(AIM OF THE EXERCISE): Say how many lines in the records contain the string "assign", giving the number by itself.

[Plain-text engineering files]
▽

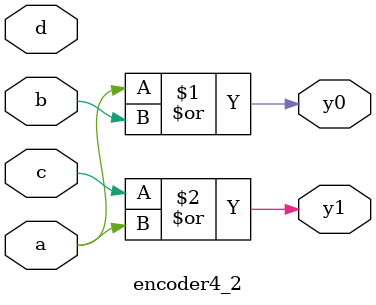
<source format=v>
module encoder4_2
  (input a,b,c,d,
   output y0,y1);
 
  or or1(y0,a,b);
  or or2(y1,c,a);
endmodule

</source>
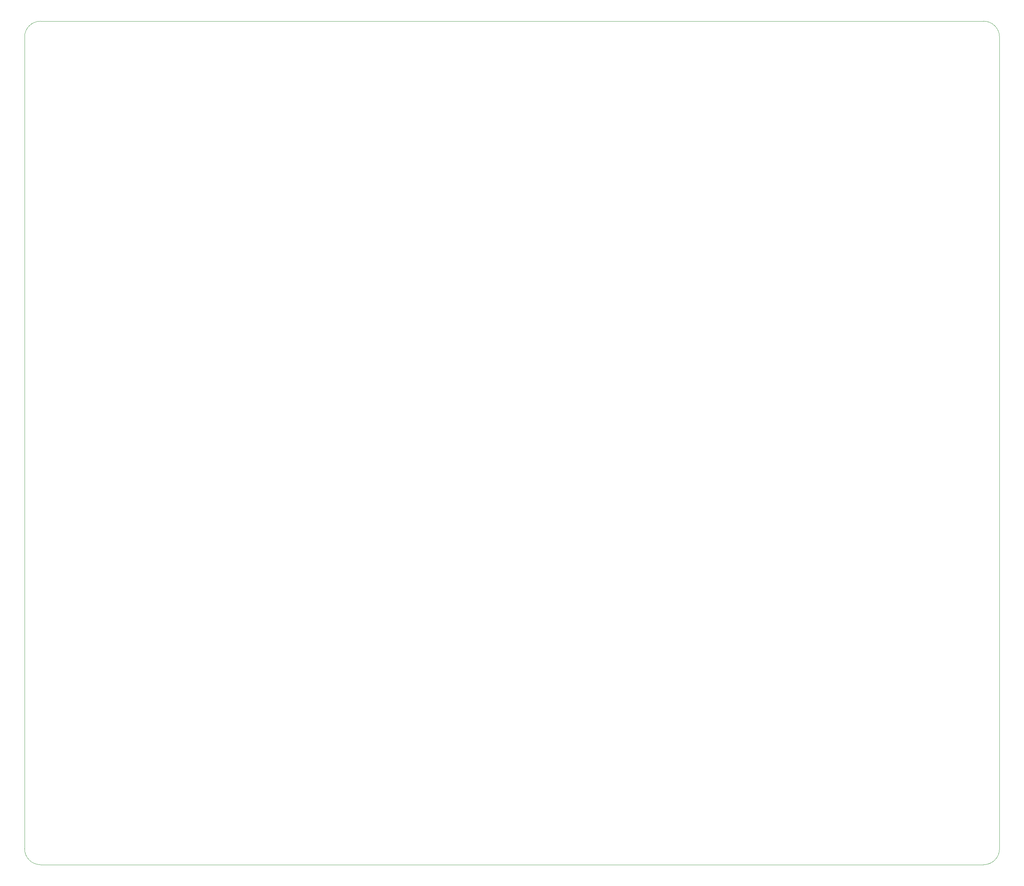
<source format=gbr>
%TF.GenerationSoftware,KiCad,Pcbnew,(7.0.0-0)*%
%TF.CreationDate,2023-09-26T09:25:19-06:00*%
%TF.ProjectId,led-matrix-v2-0,6c65642d-6d61-4747-9269-782d76322d30,4*%
%TF.SameCoordinates,Original*%
%TF.FileFunction,Profile,NP*%
%FSLAX46Y46*%
G04 Gerber Fmt 4.6, Leading zero omitted, Abs format (unit mm)*
G04 Created by KiCad (PCBNEW (7.0.0-0)) date 2023-09-26 09:25:19*
%MOMM*%
%LPD*%
G01*
G04 APERTURE LIST*
%TA.AperFunction,Profile*%
%ADD10C,0.100000*%
%TD*%
G04 APERTURE END LIST*
D10*
X40000000Y-45000000D02*
X40000000Y-249000000D01*
X280971573Y-252999973D02*
G75*
G03*
X284971573Y-249000000I27J3999973D01*
G01*
X44000000Y-253000000D02*
X280971573Y-253000000D01*
X284971573Y-249000000D02*
X284971573Y-45000000D01*
X40000000Y-249000000D02*
G75*
G03*
X44000000Y-253000000I4000000J0D01*
G01*
X284971600Y-45000000D02*
G75*
G03*
X280971573Y-41000000I-4000000J0D01*
G01*
X280971573Y-41000000D02*
X44000000Y-41000000D01*
X44000000Y-41000000D02*
G75*
G03*
X40000000Y-45000000I0J-4000000D01*
G01*
M02*

</source>
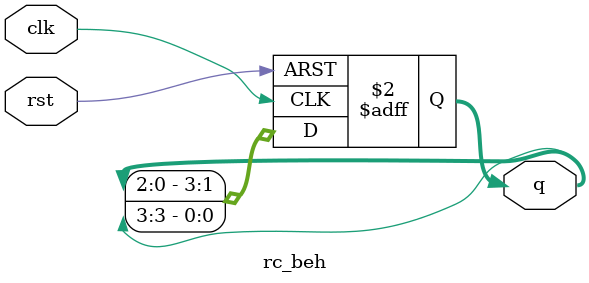
<source format=v>
module rc_beh (
    input clk,
    input rst,
    output reg [3:0] q
);

always @(posedge clk or posedge rst) begin
    if (rst)
        q <= 4'b0001;
    else
        q <= {q[2:0], q[3]};  // Left circular shift
end

endmodule
</source>
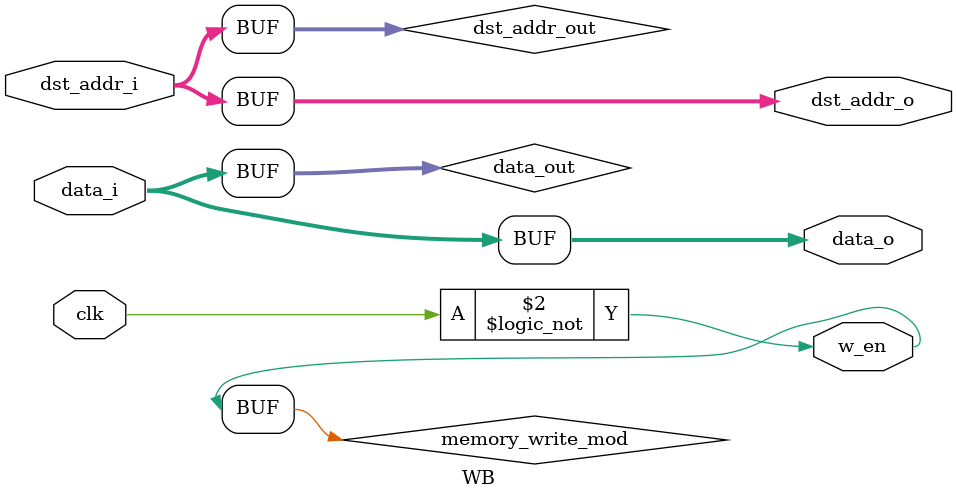
<source format=v>
module WB (dst_addr_i,
           data_i,
           clk,
           dst_addr_o,
           data_o,
           w_en);
    
    parameter ADDR_LEN  = 5;
    parameter WORD_SIZE = 32;
    
    input [ADDR_LEN-1:0]dst_addr_i;
    input [WORD_SIZE-1:0]data_i;
    input clk;
    
    output [ADDR_LEN-1:0]dst_addr_o;
    output [WORD_SIZE-1:0]data_o;
    output w_en;
    
    reg [ADDR_LEN-1:0]dst_addr_out;
    reg [WORD_SIZE-1:0]data_out;
    reg memory_write_mod;
    
    assign dst_addr_o = dst_addr_out;
    assign data_o     = data_out;
    assign w_en       = memory_write_mod;
    
    always @(*)
    begin
        dst_addr_out     <= dst_addr_i;
        data_out         <= data_i;
        memory_write_mod <= !clk;
    end
    
    // always @(posedge clk)
    //     memory_write_mod <= 0;
    
    initial
        $monitor($time, "\t [WB] dst_addr_i = %d, data_i = %b, dst_addr_o = %d, data_o = %b, w_en = %b", dst_addr_i, data_i, dst_addr_o, data_o, w_en);
    
endmodule

</source>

△

(WRITTEN SOLUTION): 3